Foreign Desk Report
WASHINGTON: The United States sent Iran a blunt message this week: the spread of the coronavirus will not save it from U.S. sanctions that are choking off its oil revenues and isolating its economy. Iran is the Middle Eastern nation worst hit by coronavirus, with its death toll climbing to 1,284 and one person dying from it every 10 minutes and 50 becoming infected every hour, the health ministry said.
The United States, which argues that its “maximum pressure” campaign to curb Iran’s nuclear, missile and regional activities does not stop the flow of humanitarian goods, imposed new sanctions this week.

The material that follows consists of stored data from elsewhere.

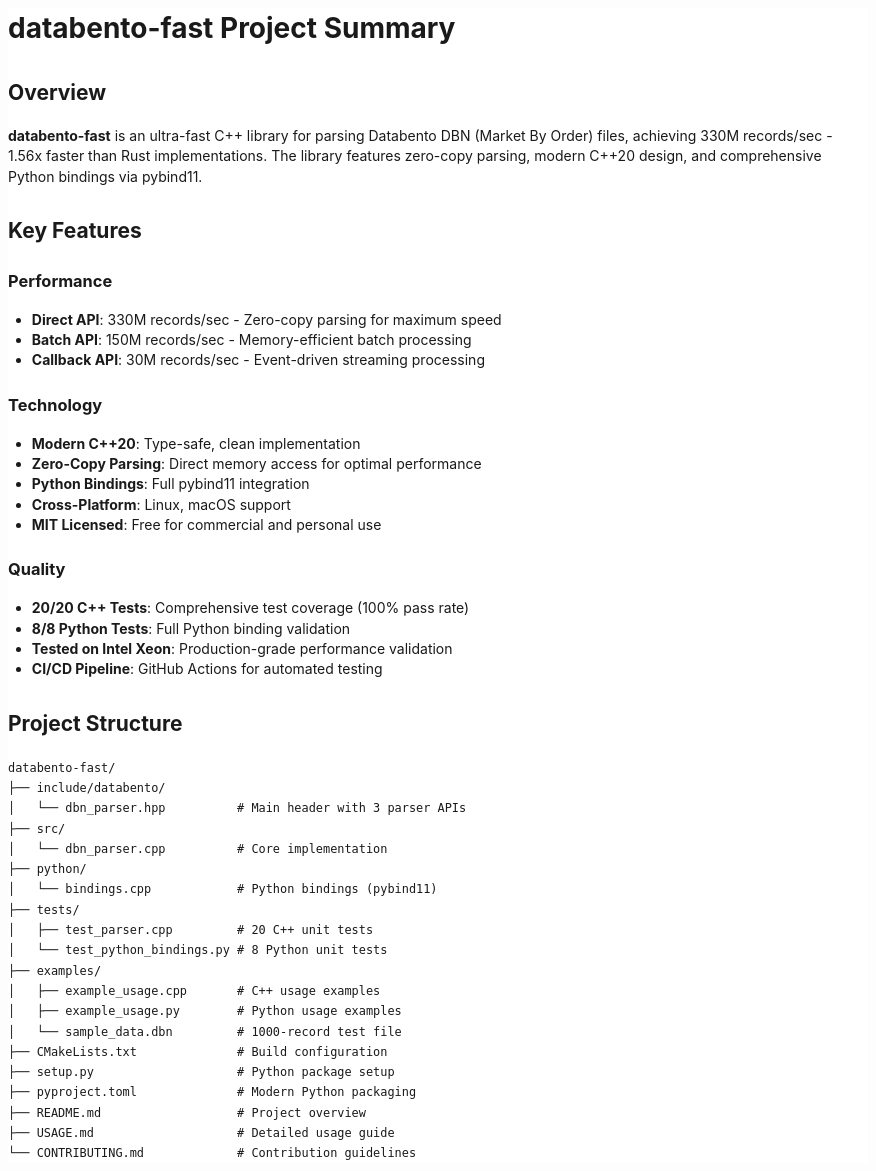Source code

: # databento-fast Project Summary

## Overview

**databento-fast** is an ultra-fast C++ library for parsing Databento DBN (Market By Order) files, achieving 330M records/sec - 1.56x faster than Rust implementations. The library features zero-copy parsing, modern C++20 design, and comprehensive Python bindings via pybind11.

## Key Features

### Performance
- **Direct API**: 330M records/sec - Zero-copy parsing for maximum speed
- **Batch API**: 150M records/sec - Memory-efficient batch processing
- **Callback API**: 30M records/sec - Event-driven streaming processing

### Technology
- **Modern C++20**: Type-safe, clean implementation
- **Zero-Copy Parsing**: Direct memory access for optimal performance
- **Python Bindings**: Full pybind11 integration
- **Cross-Platform**: Linux, macOS support
- **MIT Licensed**: Free for commercial and personal use

### Quality
- **20/20 C++ Tests**: Comprehensive test coverage (100% pass rate)
- **8/8 Python Tests**: Full Python binding validation
- **Tested on Intel Xeon**: Production-grade performance validation
- **CI/CD Pipeline**: GitHub Actions for automated testing

## Project Structure

```
databento-fast/
├── include/databento/
│   └── dbn_parser.hpp          # Main header with 3 parser APIs
├── src/
│   └── dbn_parser.cpp          # Core implementation
├── python/
│   └── bindings.cpp            # Python bindings (pybind11)
├── tests/
│   ├── test_parser.cpp         # 20 C++ unit tests
│   └── test_python_bindings.py # 8 Python unit tests
├── examples/
│   ├── example_usage.cpp       # C++ usage examples
│   ├── example_usage.py        # Python usage examples
│   └── sample_data.dbn         # 1000-record test file
├── CMakeLists.txt              # Build configuration
├── setup.py                    # Python package setup
├── pyproject.toml              # Modern Python packaging
├── README.md                   # Project overview
├── USAGE.md                    # Detailed usage guide
└── CONTRIBUTING.md             # Contribution guidelines
```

The Trump administration blacklisted five companies based in the United Arab Emirates, three in mainland China, three in Hong Kong and one in South Africa for trade in Iran’s petrochemicals. “Washington’s increased pressure against Iran is a crime against humanity,” an Iranian official told Reuters. “All the world should help each other to overcome this disease.”

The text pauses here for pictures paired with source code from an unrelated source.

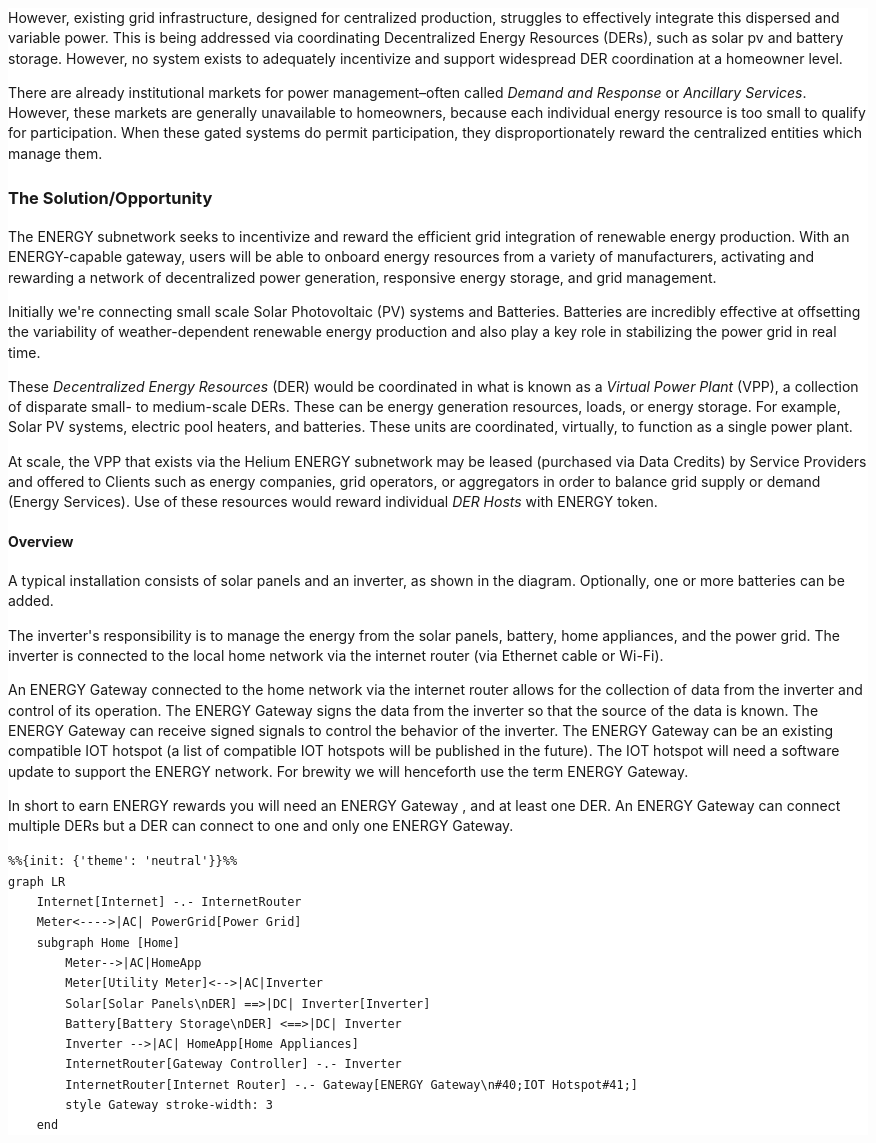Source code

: However, existing grid infrastructure, designed for centralized production, struggles to effectively integrate this dispersed and variable power. This is being addressed via coordinating Decentralized Energy Resources (DERs), such as solar pv and battery storage. However, no system exists to adequately incentivize and support widespread DER coordination at a homeowner level.

There are already institutional markets for power management–often called _Demand and Response_ or _Ancillary Services_. However, these markets are generally unavailable to homeowners, because each individual energy resource is too small to qualify for participation. When these gated systems do permit participation, they disproportionately reward the centralized entities which manage them.

### The Solution/Opportunity

The ENERGY subnetwork seeks to incentivize and reward the efficient grid integration of renewable energy production. With an ENERGY-capable gateway, users will be able to onboard energy resources from a variety of manufacturers, activating and rewarding a network of decentralized power generation, responsive energy storage, and grid management.

Initially we're connecting small scale Solar Photovoltaic (PV) systems and Batteries. Batteries are incredibly effective at offsetting the variability of weather-dependent renewable energy production and also play a key role in stabilizing the power grid in real time.

These _Decentralized Energy Resources_ (DER) would be coordinated in what is known as a _Virtual Power Plant_ (VPP), a collection of disparate small- to medium-scale DERs. These can be energy generation resources, loads, or energy storage. For example, Solar PV systems, electric pool heaters, and batteries. These units are coordinated, virtually, to function as a single power plant.

At scale, the VPP that exists via the Helium ENERGY subnetwork may be leased (purchased via Data Credits) by Service Providers and offered to Clients such as energy companies, grid operators, or aggregators in order to balance grid supply or demand (Energy Services). Use of these resources would reward individual _DER Hosts_ with ENERGY token.

#### Overview

A typical installation consists of solar panels and an inverter, as shown in the diagram. Optionally, one or more batteries can be added.

The inverter's responsibility is to manage the energy from the solar panels, battery, home appliances, and the power grid. The inverter is connected to the local home network via the internet router (via Ethernet cable or Wi-Fi).

An ENERGY Gateway connected to the home network via the internet router allows for the collection of data from the inverter and control of its operation. The ENERGY Gateway signs the data from the inverter so that the source of the data is known. The ENERGY Gateway can receive signed signals to control the behavior of the inverter. The ENERGY Gateway can be an existing compatible IOT hotspot (a list of compatible IOT hotspots will be published in the future). The IOT hotspot will need a software update to support the ENERGY network. For brewity we will henceforth use the term ENERGY Gateway.

In short to earn ENERGY rewards you will need an ENERGY Gateway , and at least one DER. An ENERGY Gateway can connect multiple DERs but a DER can connect to one and only one ENERGY Gateway.

```mermaid
%%{init: {'theme': 'neutral'}}%%
graph LR
    Internet[Internet] -.- InternetRouter
    Meter<---->|AC| PowerGrid[Power Grid]
    subgraph Home [Home]
        Meter-->|AC|HomeApp
        Meter[Utility Meter]<-->|AC|Inverter
        Solar[Solar Panels\nDER] ==>|DC| Inverter[Inverter]
        Battery[Battery Storage\nDER] <==>|DC| Inverter
        Inverter -->|AC| HomeApp[Home Appliances]
        InternetRouter[Gateway Controller] -.- Inverter
        InternetRouter[Internet Router] -.- Gateway[ENERGY Gateway\n#40;IOT Hotspot#41;]
        style Gateway stroke-width: 3
    end
```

Some analysts suggested the Trump administration should do more to speed the flow of humanitarian goods into Iran, though they saw little evidence to suggest this was in the offing. “Our policy of maximum pressure on the regime continues,” Brian Hook, the U.S. Special Representative for Iranian Affairs, told reporters. “U.S. sanctions are not preventing aid from getting to Iran.”

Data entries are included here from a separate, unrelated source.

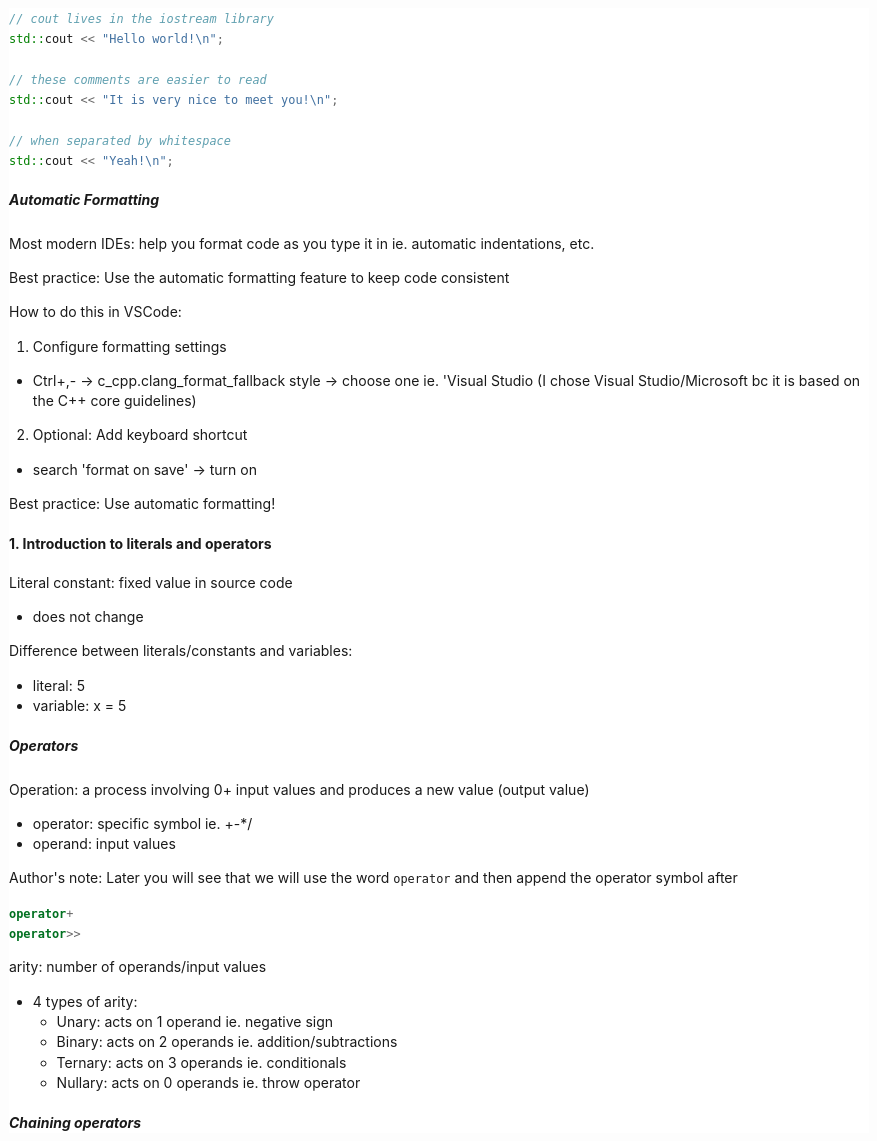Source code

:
 ```cpp
// cout lives in the iostream library
std::cout << "Hello world!\n";

// these comments are easier to read
std::cout << "It is very nice to meet you!\n";

// when separated by whitespace
std::cout << "Yeah!\n";
```

##### Automatic Formatting

Most modern IDEs: help you format code as you type it in ie. automatic indentations, etc.

Best practice: Use the automatic formatting feature to keep code consistent

How to do this in VSCode:
1. Configure formatting settings
- Ctrl+,- -> c_cpp.clang_format_fallback style -> choose one ie. 'Visual Studio (I chose Visual Studio/Microsoft bc it is based on the C++ core guidelines)
2. Optional: Add keyboard shortcut
- search 'format on save' -> turn on

Best practice: Use automatic formatting!


#### 1. Introduction to literals and operators

Literal constant: fixed value in source code
- does not change

Difference between literals/constants and variables:
- literal: 5
- variable: x = 5

##### Operators

Operation: a process involving 0+ input values and produces a new value (output value)
- operator: specific symbol ie. +-*/
- operand: input values

Author's note: Later you will see that we will use the word `operator` and then append the operator symbol after

```cpp
operator+
operator>>
```

arity: number of operands/input values
- 4 types of arity:
    - Unary: acts on 1 operand ie. negative sign
    - Binary: acts on 2 operands ie. addition/subtractions
    - Ternary: acts on 3 operands ie. conditionals
    - Nullary: acts on 0 operands ie. throw operator
    
##### Chaining operators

On Monday, China called on the United States to give Iran sanctions relief for humanitarian reasons but U.S. officials, foreign diplomats and analysts saw no signs of this. “While Iran is an epicenter of this virus outbreak and facing true economic catastrophe … there will be no relief on sanctions,” said Elizabeth Rosenberg of the Center for a New American Security think tank. Hook said Washington sent a diplomatic note to Tehran offering help with coronavirus “and it was quickly rejected.” He also blamed Iran’s leadership for its coronavirus woes, saying that Iran “spends billions on terrorism and foreign wars” and that if it spent one tenth of this “on a better health care system, the Iranian people would have been much better off.”
In what might be a gesture to Washington, Tehran released U.S. citizen Michael White from its custody though he must stay in Iran.